Extracted page text data
------------------------
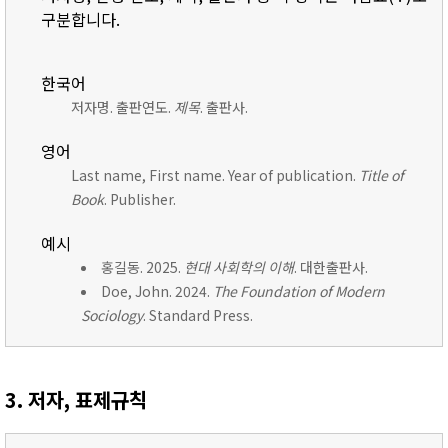
구분합니다.
한국어
저자명. 출판연도.
제목
. 출판사.
영어
Last name, First name. Year of publication.
Title of
Book
. Publisher.
예시
홍길동. 2025.
현대 사회학의 이해
. 대한출판사.
Doe, John. 2024.
The Foundation of Modern
Sociology
. Standard Press.
3. 저자, 표제규칙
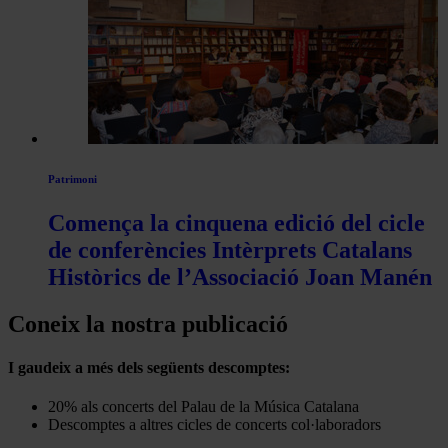
Patrimoni
Comença la cinquena edició del cicle
de conferències Intèrprets Catalans
Històrics de l’Associació Joan Manén
Coneix la nostra publicació
I gaudeix a més dels següents descomptes:
20% als concerts del Palau de la Música Catalana
Descomptes a altres cicles de concerts col·laboradors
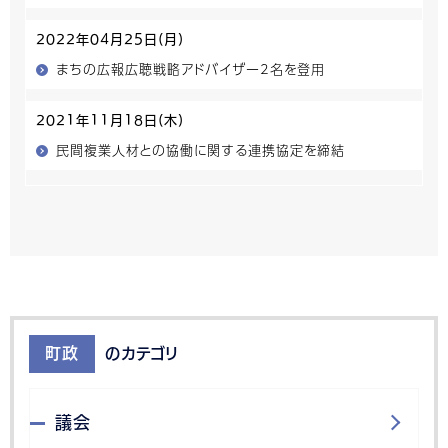
2022年04月25日(月)
まちの広報広聴戦略アドバイザー2名を登用
2021年11月18日(木)
民間複業人材との協働に関する連携協定を締結
町政
のカテゴリ
議会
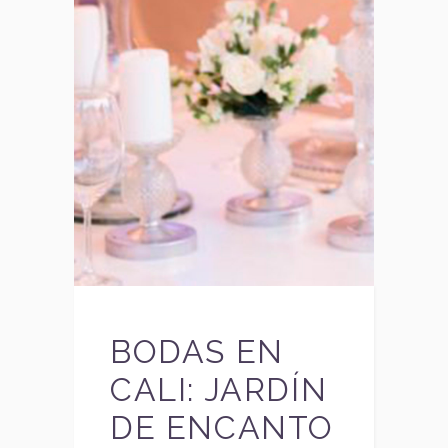
BODAS EN
CALI: JARDÍN
DE ENCANTO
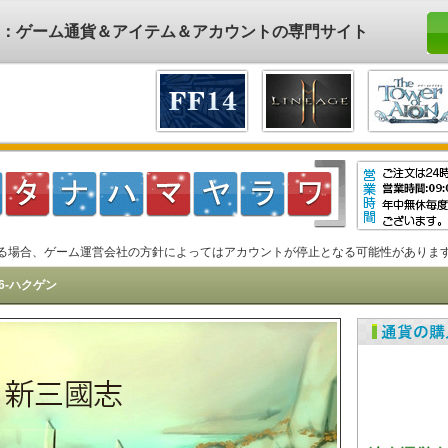
ド)：ゲーム通貨＆アイテム＆アカウントの専門サイト
る場合、ゲーム運営会社の方針によってはアカウントが停止となる可能性がありま
16-ハクゲン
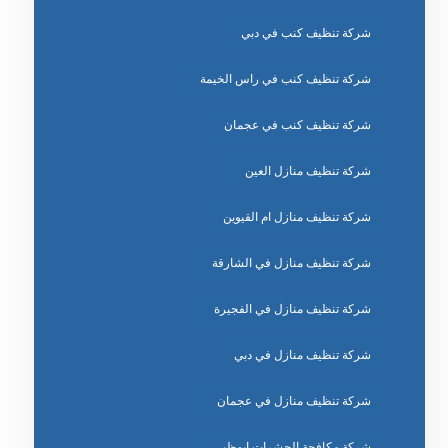
شركة تنظيف كنب في دبي
شركة تنظيف كنب في راس الخيمة
شركة تنظيف كنب في عجمان
شركة تنظيف منازل العين
شركة تنظيف منازل ام القيوين
شركة تنظيف منازل في الشارقة
شركة تنظيف منازل في الفجيرة
شركة تنظيف منازل في دبي
شركة تنظيف منازل في عجمان
شركة مكافحة الحشرات ابوظبي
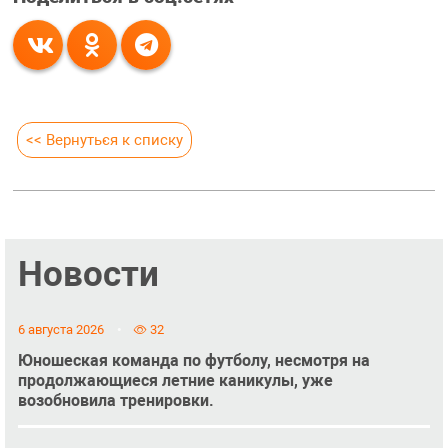
<< Вернуться к списку
Новости
6 августа 2026
32
Юношеская команда по футболу, несмотря на
продолжающиеся летние каникулы, уже
возобновила тренировки.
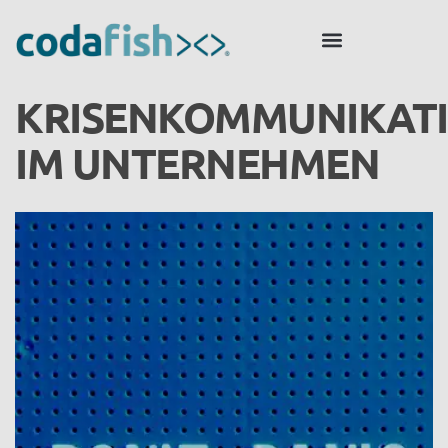
KRISENKOMMUNIKAT
IM UNTERNEHMEN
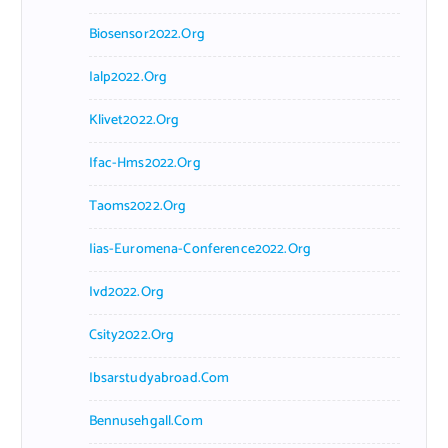
Biosensor2022.org
Ialp2022.org
Klivet2022.org
Ifac-Hms2022.org
Taoms2022.org
Iias-Euromena-Conference2022.org
Ivd2022.org
Csity2022.org
Ibsarstudyabroad.com
Bennusehgall.com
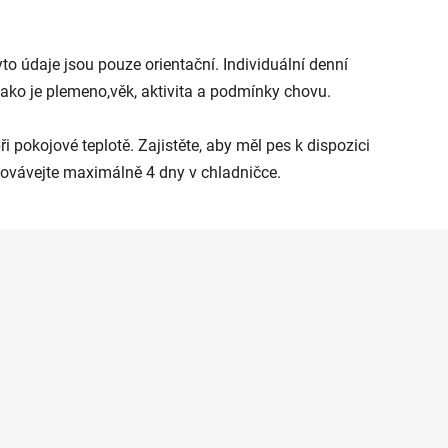
o údaje jsou pouze orientační. Individuální denní
jako je plemeno,věk, aktivita a podmínky chovu.
 pokojové teplotě. Zajistěte, aby měl pes k dispozici
chovávejte maximálně 4 dny v chladničce.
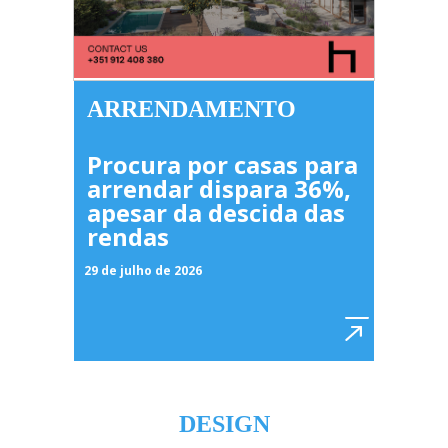
ARRENDAMENTO
Procura por casas para
arrendar dispara 36%,
apesar da descida das
rendas
29 de julho de 2026
DESIGN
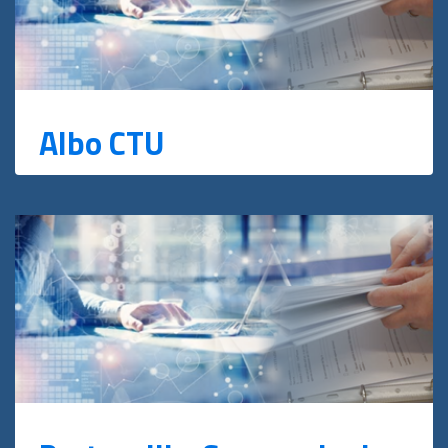
Albo CTU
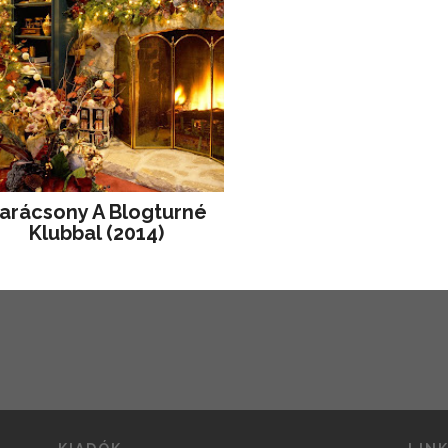
arácsony A Blogturné
Klubbal (2014)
------------------------
# TO-DO ITEM
Copy every line of the entries above without changing anything, but leave out the picture markers.

# ANSWER TO THIS TASK
구분합니다.
한국어
저자명. 출판연도.
제목
. 출판사.
영어
Last name, First name. Year of publication.
Title of
Book
. Publisher.
예시
홍길동. 2025.
현대 사회학의 이해
. 대한출판사.
Doe, John. 2024.
The Foundation of Modern
Sociology
. Standard Press.
3. 저자, 표제규칙
Patrimoni
Comença la cinquena edició del cicle
de conferències Intèrprets Catalans
Històrics de l’Associació Joan Manén
Coneix la nostra publicació
I gaudeix a més dels següents descomptes:
20% als concerts del Palau de la Música Catalana
Descomptes a altres cicles de concerts col·laboradors
2022年04月25日(月)
まちの広報広聴戦略アドバイザー2名を登用
2021年11月18日(木)
民間複業人材との協働に関する連携協定を締結
町政
のカテゴリ
議会
BODAS EN
CALI: JARDÍN
DE ENCANTO
ド)：ゲーム通貨＆アイテム＆アカウントの専門サイト
る場合、ゲーム運営会社の方針によってはアカウントが停止となる可能性がありま
16-ハクゲン
شركة تنظيف كنب في دبي
شركة تنظيف كنب في راس الخيمة
شركة تنظيف كنب في عجمان
شركة تنظيف منازل العين
شركة تنظيف منازل ام القيوين
شركة تنظيف منازل في الشارقة
شركة تنظيف منازل في الفجيرة
شركة تنظيف منازل في دبي
شركة تنظيف منازل في عجمان
شركة مكافحة الحشرات ابوظبي
<< Вернуться к списку
Новости
6 августа 2026
32
Юношеская команда по футболу, несмотря на
продолжающиеся летние каникулы, уже
возобновила тренировки.
KRISENKOMMUNIKAT
IM UNTERNEHMEN
Biosensor2022.org
Ialp2022.org
Klivet2022.org
Ifac-Hms2022.org
Taoms2022.org
Iias-Euromena-Conference2022.org
Ivd2022.org
Csity2022.org
Ibsarstudyabroad.com
Bennusehgall.com
o údaje jsou pouze orientační. Individuální denní
jako je plemeno,věk, aktivita a podmínky chovu.
 pokojové teplotě. Zajistěte, aby měl pes k dispozici
chovávejte maximálně 4 dny v chladničce.
ARRENDAMENTO
Procura por casas para
arrendar dispara 36%,
apesar da descida das
rendas
29 de julho de 2026
DESIGN
Albo CTU
arácsony A Blogturné
Klubbal (2014)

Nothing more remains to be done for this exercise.